In this disease, the white blood cells are mostly increased, sometimes up to 60,000/mm3. For example, patients with oral biguanide have severe acidosis and the ketone body is not significantly increased. This disease should be suspected and the lactic acid should be measured. Confirmed diagnosis.


Diagnosis and identification of lactic acidosis

Differential diagnosis

Hyperosmolar non-ketotic diabetic coma patients may also have dehydration, shock, coma and other manifestations, more common in the elderly, but blood glucose often exceeds 33.3mmol / L, blood sodium exceeds 155mmol / L, plasma osmotic pressure exceeds 330mmol / L The blood ketone body is negative or weakly positive.

Lactic acidosis, such patients have acute onset, infection, shock, history of hypoxia, acidosis, rapid breathing and dehydration. Although blood glucose is normal or elevated, blood lactate is significantly elevated (more than 5mmol). /L), the anion gap exceeds 18 mmol/L.

Alcoholic acidosis has the habit of drinking alcohol, and it is often caused by heavy drinking. The patient's blood -hydroxybutyrate is elevated due to hyperemesemia, and blood ketone may be positive, but the osmotic pressure is increased while acidosis and anion gap increase. Also rising.

Hunger ketosis is caused by insufficient eating. The patient's fat is decomposed and blood ketone is positive, but urine sugar is negative and blood sugar is not high.

Patients with hypoglycemia and coma have had too little food intake, acute onset, drowsiness, coma, but urine sugar, urine ketone negative, low blood sugar, excessive overdose of insulin or excessive intake of hypoglycemic drugs.

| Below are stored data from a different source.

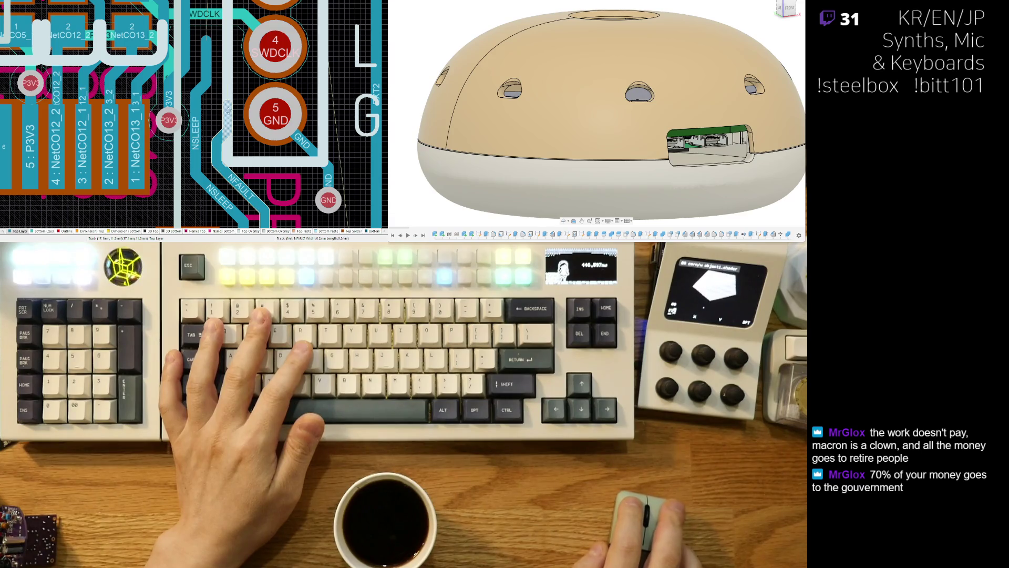
pyautogui.moveTo(227, 106); pyautogui.dragTo(229, 54)
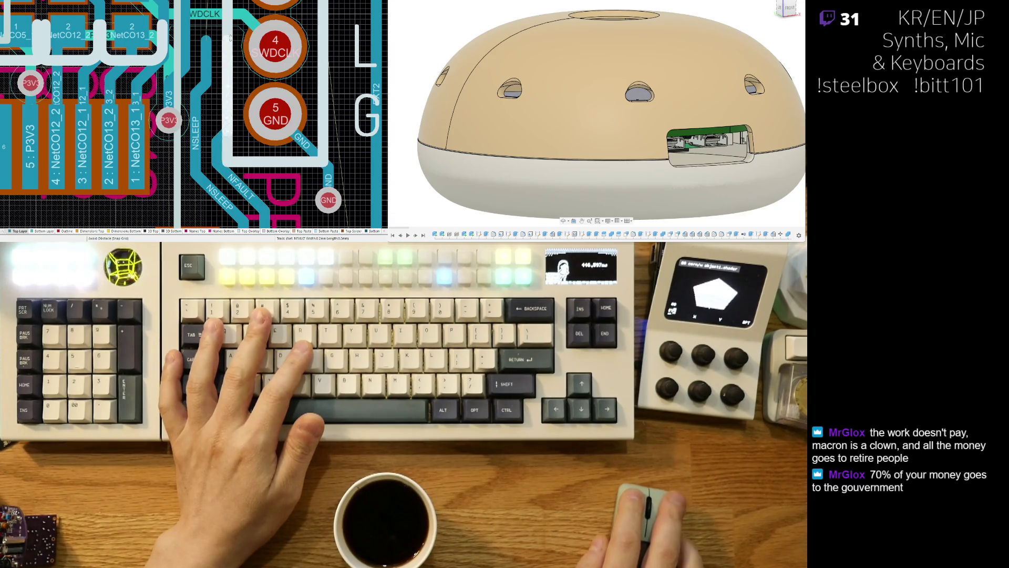
pyautogui.click(224, 136)
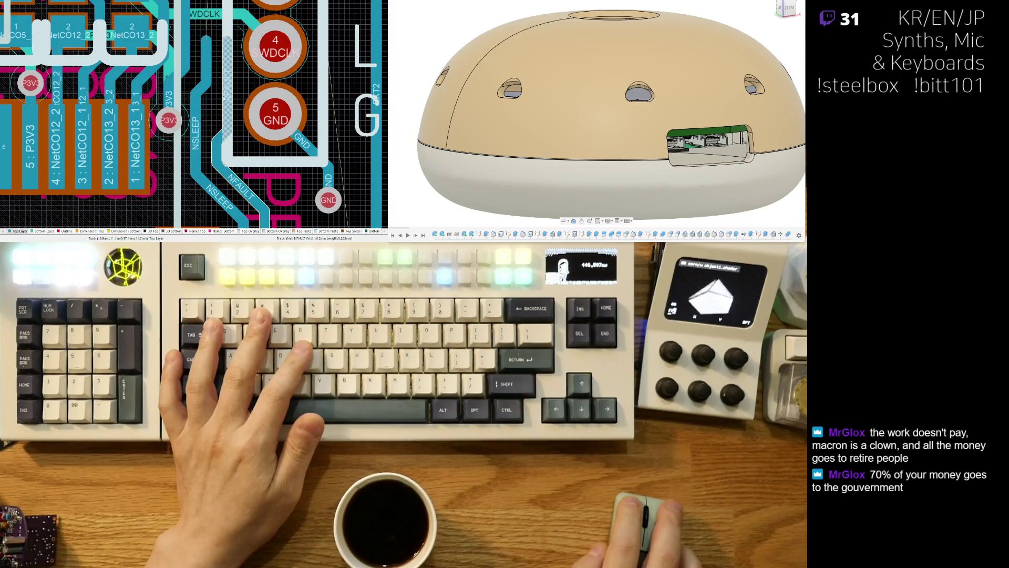
pyautogui.moveTo(217, 102); pyautogui.dragTo(206, 170)
pyautogui.click(195, 114)
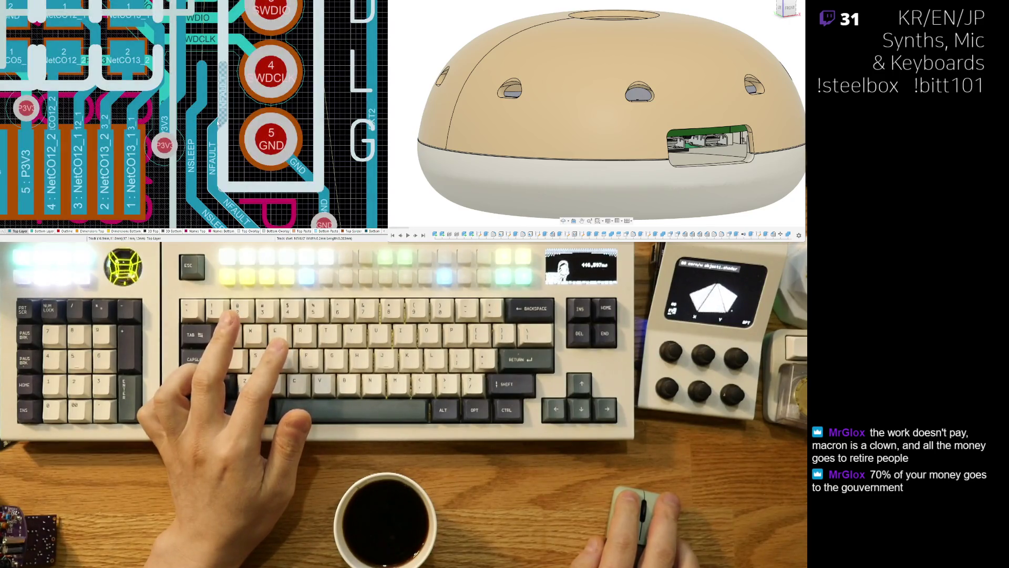
pyautogui.click(215, 124)
pyautogui.scroll(-4, 215, 123)
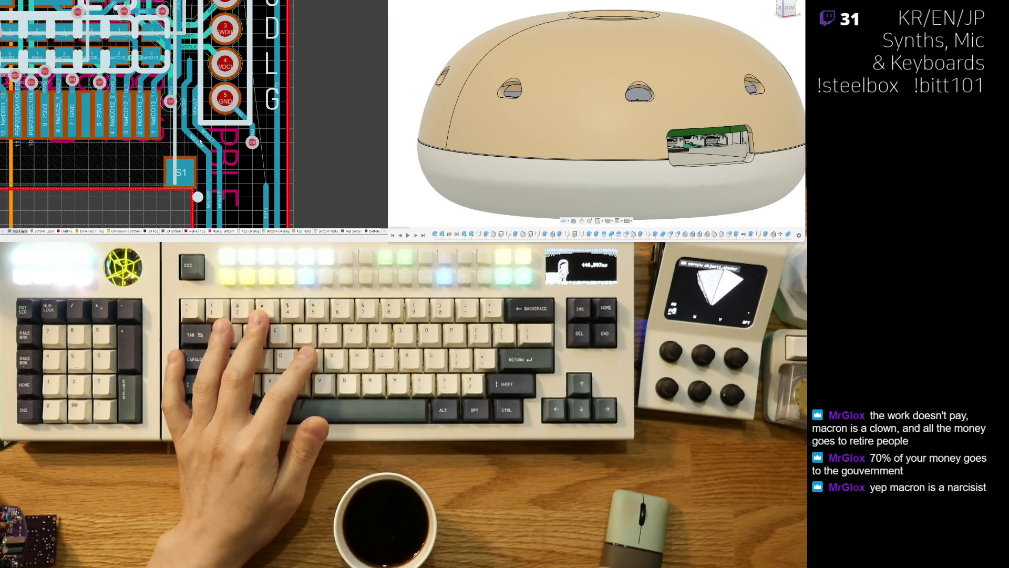
# Step: Delete the short stray GND track segment below pad 5
pyautogui.click(249, 126)
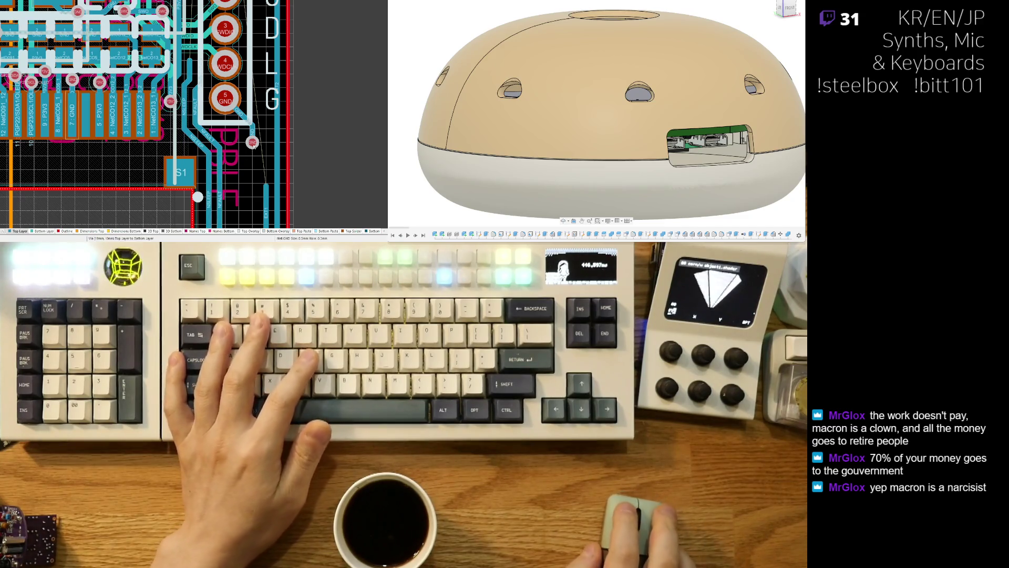
pyautogui.press('ctrl+w')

Acute pancreatitis more than half of patients with diabetic ketoacidosis will have blood, urine amylase non-specific increase, and sometimes its increase is large, the author has diagnosed a patient with diabetic ketoacidosis, blood, urine amylase All up to 3000U, but no abdominal pain, abdominal soft and no tenderness, abdominal CT scan of the pancreas without edema, exudation and other inflammatory manifestations, not fasted, after 3 to 4 days, blood, urine amylase decreased to normal, so can not be based solely on amylase If you are elevated, you will be diagnosed with acute pancreatitis. However, it should be noted that some patients may have acute pancreatitis at the same time, and even start with acute pancreatitis. Therefore, changes in amylase should be considered in combination with clinical considerations, and there is abdominal pain in the onset. Abdominal CT scans were performed in patients with elevated amylase, and close follow-up. About 50% of patients with acute pancreatitis developed temporary mild hyperglycemia, but with the recovery of pancreatitis, most patients had decreased hyperglycemia within 2-6 weeks. However, patients with acute hemorrhagic necrotic pancreatitis have large pieces of hemorrhagic necrosis of pancreatic tissue, and there are damage to islet B cells, the degree of damage and the severity and duration of glucose metabolism disorders in patients. For such serious damage islet B cells, can be complicated by diabetic ketoacidosis.